▶ **Exercise directions**
Copy out the records below, substituting "Trace" for each occurrence of "Outline" and changing nothing else.

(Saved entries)
>>

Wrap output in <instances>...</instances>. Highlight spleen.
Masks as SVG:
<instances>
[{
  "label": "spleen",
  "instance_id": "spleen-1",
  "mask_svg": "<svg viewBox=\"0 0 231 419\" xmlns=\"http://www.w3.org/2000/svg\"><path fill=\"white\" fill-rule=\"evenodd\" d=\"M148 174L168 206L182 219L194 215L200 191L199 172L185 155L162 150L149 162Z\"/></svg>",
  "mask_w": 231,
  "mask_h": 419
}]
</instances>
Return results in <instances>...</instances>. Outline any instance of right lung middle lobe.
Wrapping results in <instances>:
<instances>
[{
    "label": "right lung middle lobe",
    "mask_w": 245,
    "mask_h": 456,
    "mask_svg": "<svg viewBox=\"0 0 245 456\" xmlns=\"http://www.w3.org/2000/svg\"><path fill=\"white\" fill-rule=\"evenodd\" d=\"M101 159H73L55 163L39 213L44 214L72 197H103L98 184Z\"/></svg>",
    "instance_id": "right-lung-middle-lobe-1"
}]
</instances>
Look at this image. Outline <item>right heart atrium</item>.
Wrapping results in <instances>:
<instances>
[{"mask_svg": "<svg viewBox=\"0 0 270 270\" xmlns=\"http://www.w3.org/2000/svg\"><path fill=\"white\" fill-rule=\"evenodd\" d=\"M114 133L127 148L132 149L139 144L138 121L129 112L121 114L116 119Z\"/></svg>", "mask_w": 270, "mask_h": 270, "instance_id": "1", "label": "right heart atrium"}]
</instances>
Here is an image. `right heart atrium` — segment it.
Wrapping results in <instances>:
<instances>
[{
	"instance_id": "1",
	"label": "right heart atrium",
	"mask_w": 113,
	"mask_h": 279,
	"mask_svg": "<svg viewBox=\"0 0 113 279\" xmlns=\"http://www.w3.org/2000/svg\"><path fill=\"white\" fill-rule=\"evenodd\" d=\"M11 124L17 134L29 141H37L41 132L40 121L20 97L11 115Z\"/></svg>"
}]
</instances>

<<

▶ **Problem solution**
Wrap output in <instances>...</instances>. Highlight spleen.
Masks as SVG:
<instances>
[{
  "label": "spleen",
  "instance_id": "spleen-1",
  "mask_svg": "<svg viewBox=\"0 0 231 419\" xmlns=\"http://www.w3.org/2000/svg\"><path fill=\"white\" fill-rule=\"evenodd\" d=\"M148 174L168 206L182 219L194 215L200 191L199 172L185 155L162 150L149 162Z\"/></svg>",
  "mask_w": 231,
  "mask_h": 419
}]
</instances>
Return results in <instances>...</instances>. Trace any instance of right lung middle lobe.
Wrapping results in <instances>:
<instances>
[{
    "label": "right lung middle lobe",
    "mask_w": 245,
    "mask_h": 456,
    "mask_svg": "<svg viewBox=\"0 0 245 456\" xmlns=\"http://www.w3.org/2000/svg\"><path fill=\"white\" fill-rule=\"evenodd\" d=\"M101 159H73L55 163L39 213L44 214L72 197H103L98 184Z\"/></svg>",
    "instance_id": "right-lung-middle-lobe-1"
}]
</instances>
Look at this image. Trace <item>right heart atrium</item>.
Wrapping results in <instances>:
<instances>
[{"mask_svg": "<svg viewBox=\"0 0 270 270\" xmlns=\"http://www.w3.org/2000/svg\"><path fill=\"white\" fill-rule=\"evenodd\" d=\"M114 133L127 148L132 149L139 144L138 121L129 112L121 114L116 119Z\"/></svg>", "mask_w": 270, "mask_h": 270, "instance_id": "1", "label": "right heart atrium"}]
</instances>
Here is an image. `right heart atrium` — segment it.
Wrapping results in <instances>:
<instances>
[{
	"instance_id": "1",
	"label": "right heart atrium",
	"mask_w": 113,
	"mask_h": 279,
	"mask_svg": "<svg viewBox=\"0 0 113 279\" xmlns=\"http://www.w3.org/2000/svg\"><path fill=\"white\" fill-rule=\"evenodd\" d=\"M11 124L17 134L29 141H37L41 132L40 121L20 97L11 115Z\"/></svg>"
}]
</instances>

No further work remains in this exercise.